The EU lawmakers are on a rule of law committee and came for three days after another parliamentary group visited to investigate a surveillance and phone bugging scandal but was stonewalled by the New Democracy government.
New Transport Minister George Gerapetritis said the visit by the EU’s Committee on Civil Liberties (LIBE) was also “direct interference” into Greek affairs and called it “inappropriate” after the train disaster, said European Conservative.
The center-right European People’s Party – of which Prime Minister Kyriakos Mitsotakis’ party is a member – boycotted the trip as he was trying to deal with criticism over railway safety failures.
The parliamentary delegation is led by Dutch Renew MEP Sophie in ‘t Veld, and is joined by four other MEPs.

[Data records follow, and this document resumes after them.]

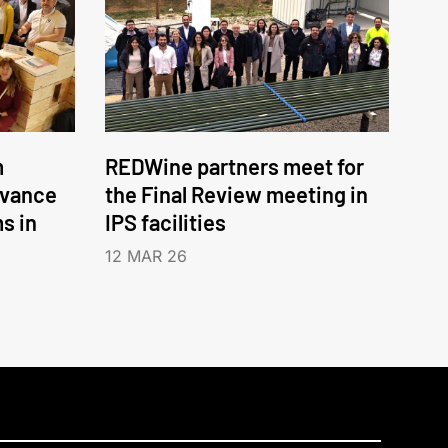
m
REDWine partners meet for
dvance
the Final Review meeting in
ms in
IPS facilities
12 MAR 26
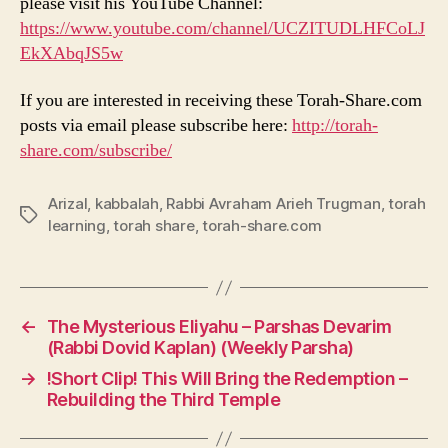
please visit his YouTube Channel:
https://www.youtube.com/channel/UCZITUDLHFCoLJ
EkXAbqJS5w
If you are interested in receiving these Torah-Share.com
posts via email please subscribe here:
http://torah-
share.com/subscribe/
Arizal
,
kabbalah
,
Rabbi Avraham Arieh Trugman
,
torah
Tags
learning
,
torah share
,
torah-share.com
←
The Mysterious Eliyahu – Parshas Devarim
(Rabbi Dovid Kaplan) (Weekly Parsha)
→
!Short Clip! This Will Bring the Redemption –
Rebuilding the Third Temple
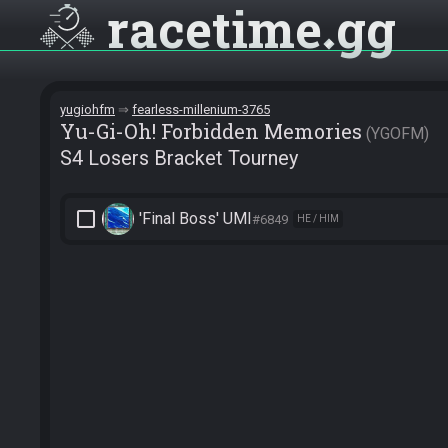
racetime
gg
yugiohfm
fearless-millenium-3765
Yu-Gi-Oh! Forbidden Memories
YGOFM
S4 Losers Bracket Tourney
check_box_outline_blank
'Final Boss' UMI
#6849
HE / HIM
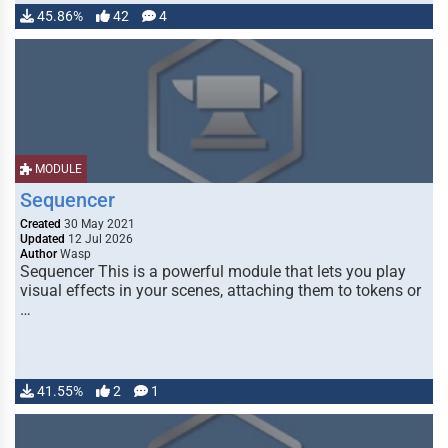
45.86%
42
4
MODULE
Sequencer
Created
30 May 2021
Updated
12 Jul 2026
Author
Wasp
Sequencer This is a powerful module that lets you play
visual effects in your scenes, attaching them to tokens or
…
41.55%
2
1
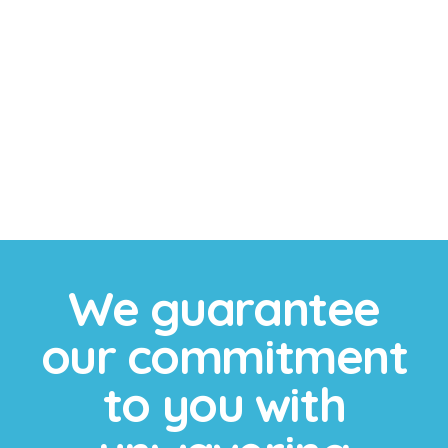
Sports Mouthguards
We provide custom sports mouthguards to protect
your teeth during athletic activities, ensuring a
comfortable fit and superior protection against
impacts.
We guarantee
our commitment
to you with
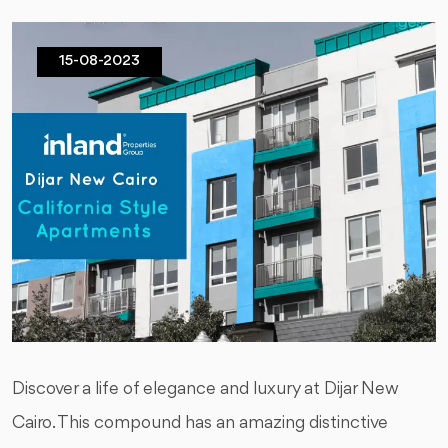
15-08-2023
Discover a life of elegance and luxury at Dijar New
Cairo. This compound has an amazing distinctive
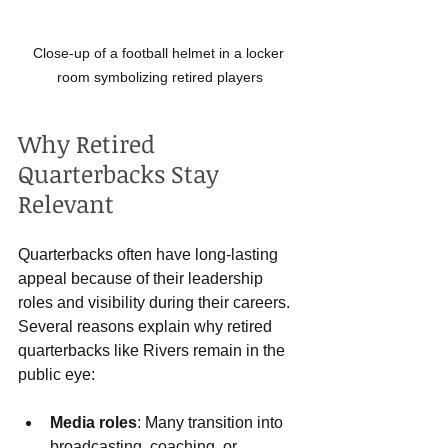
Close-up of a football helmet in a locker 
room symbolizing retired players
Why Retired 
Quarterbacks Stay 
Relevant
Quarterbacks often have long-lasting 
appeal because of their leadership 
roles and visibility during their careers. 
Several reasons explain why retired 
quarterbacks like Rivers remain in the 
public eye:
Media roles
: Many transition into 
broadcasting, coaching, or 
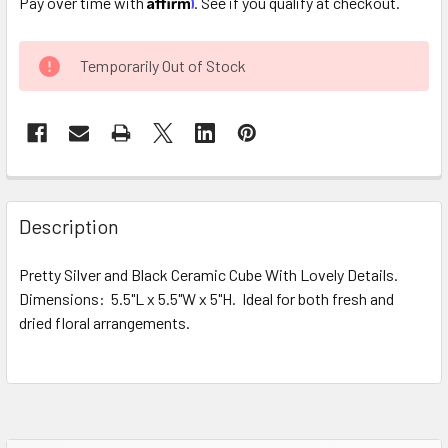
Pay over time with
. See if you qualify at checkout.
CURRENT
Temporarily Out of Stock
STOCK:
FREQUENTLY
BOUGHT
Description
TOGETHER:
Pretty Silver and Black Ceramic Cube With Lovely Details.
Dimensions: 5.5"L x 5.5"W x 5"H. Ideal for both fresh and
SELECT
ALL
dried floral arrangements.
ADD
SELECTED
TO CART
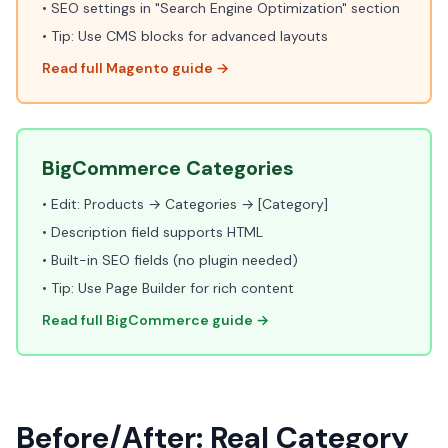
• SEO settings in "Search Engine Optimization" section
• Tip: Use CMS blocks for advanced layouts
Read full Magento guide →
BigCommerce Categories
• Edit: Products → Categories → [Category]
• Description field supports HTML
• Built-in SEO fields (no plugin needed)
• Tip: Use Page Builder for rich content
Read full BigCommerce guide →
Before/After: Real Category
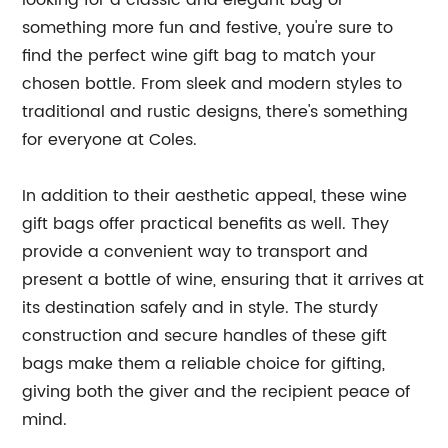
looking for a classic and elegant bag or
something more fun and festive, you're sure to
find the perfect wine gift bag to match your
chosen bottle. From sleek and modern styles to
traditional and rustic designs, there's something
for everyone at Coles.
In addition to their aesthetic appeal, these wine
gift bags offer practical benefits as well. They
provide a convenient way to transport and
present a bottle of wine, ensuring that it arrives at
its destination safely and in style. The sturdy
construction and secure handles of these gift
bags make them a reliable choice for gifting,
giving both the giver and the recipient peace of
mind.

She came with the spyware committee earlier and criticized the government for phone bugging and surveillance.
The delegation said its mission would be to also examine the role of the European Union border patrol Frontex in Greece as the government denied pushing back refugees and migrants.
The lawmakers said they would meet with LGBT activists and anti-corruption NGOs before conducting meetings with government officials, including the head of the Greek intelligence agency EYP which has bugged the phones of 15,475 people.
The committee is also expected to meet with anti-corruption prosecutor Eleni Touloupaki who was prosecuted for continuing to claim there was corruption involved in a previous government and bribes from the Swiss pharmaceutical company Novartis.
Beyond the word of several alleged whistleblowers and the major opposition SYRIZA that was in power then, no evidence emerged but Touloupaki was found innocent of interfering charges.